Program Manager: Kate Leary

After the completion of many successful Decision Makers Field Conferences, organized by the Bureau in the early 2000s, a new water-focused education program for decision makers was launched. Piloted in 2022 with funding from Thornburg Foundation, a successful new format water conference was held over 2 days including classroom and field trip excursions to view and discuss some of New Mexico’s most challenging water issues. Water Leaders Workshops were funded from a state appropriation in 2023, marking the beginning of a new era of water education for water leaders and decision makers. More information can be found here:

These programs at the New Mexico Bureau of Geology and Mineral Resources either support or are closely related to the hydrogeology programs above.

Chemistry Laboratory — Inorganic Water Analyses

Our Chemistry Laboratory is a service and research facility. Its primary purpose is to provide inorganic water analyses support for Bureau of Geology projects but additionally provides analyses the New Mexico Tech community and to individuals and entities outside the New Mexico Tech community.  It is equipped to perform inorganic analyses of environmental, geochemical and geologic materials.

Geothermal Resources —Thermal Waters

The geothermal resources of New Mexico are used for recreation, commercial spas, greenhouses, fish hatcheries, indoor space heating, and localized power generation. Deep groundwater circulation in the vicinity of the Rio Grande rift, an area characterized by high regional heat flow, is the source heat for many thermal springs and wells. A few thermal springs in the Jemez Mountains of north-central New Mexico are warmed by residual heat associated with a cooling magma chamber that is less than 50,000 years old.

Geologic Mapping — STATEMAP Program


Modern geologic maps are essential for New Mexico's environmental and economic prosperity.
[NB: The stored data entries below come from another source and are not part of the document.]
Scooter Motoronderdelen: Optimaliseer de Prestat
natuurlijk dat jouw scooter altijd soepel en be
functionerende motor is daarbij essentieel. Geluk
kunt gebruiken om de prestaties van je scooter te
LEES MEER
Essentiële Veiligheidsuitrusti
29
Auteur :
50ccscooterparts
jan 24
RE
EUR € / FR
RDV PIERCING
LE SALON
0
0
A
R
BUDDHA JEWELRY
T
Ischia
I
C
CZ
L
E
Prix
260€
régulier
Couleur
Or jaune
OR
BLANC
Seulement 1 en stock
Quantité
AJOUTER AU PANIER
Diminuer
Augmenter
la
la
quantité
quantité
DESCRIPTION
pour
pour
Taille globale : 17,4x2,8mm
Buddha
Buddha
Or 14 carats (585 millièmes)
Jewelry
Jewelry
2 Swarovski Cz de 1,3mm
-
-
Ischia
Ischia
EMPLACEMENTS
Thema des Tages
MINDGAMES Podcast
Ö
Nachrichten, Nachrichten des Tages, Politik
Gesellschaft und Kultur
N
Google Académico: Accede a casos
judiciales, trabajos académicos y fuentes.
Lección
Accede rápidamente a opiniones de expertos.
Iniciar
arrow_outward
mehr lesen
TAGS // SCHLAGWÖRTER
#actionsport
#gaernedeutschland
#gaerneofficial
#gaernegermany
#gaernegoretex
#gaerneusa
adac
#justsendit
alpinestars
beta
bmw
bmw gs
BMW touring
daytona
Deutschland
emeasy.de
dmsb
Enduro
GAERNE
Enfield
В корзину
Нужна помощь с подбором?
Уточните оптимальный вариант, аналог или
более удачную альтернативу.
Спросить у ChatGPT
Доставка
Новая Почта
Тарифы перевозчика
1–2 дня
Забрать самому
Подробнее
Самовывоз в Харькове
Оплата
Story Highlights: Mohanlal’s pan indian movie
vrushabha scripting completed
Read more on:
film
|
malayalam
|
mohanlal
Geologic maps are uniquely suited to solving problems involving Earth resources, hazards, and environments, and perhaps most importantly for the people of New Mexico, such maps help identify and protect ground-water aquifers, aid in locating water-supply wells, and are fundamental for all environmental studies and land-use plans. Our STATEMAP Program is jointly funded by the USGS and the Bureau of Geology as part of our mission.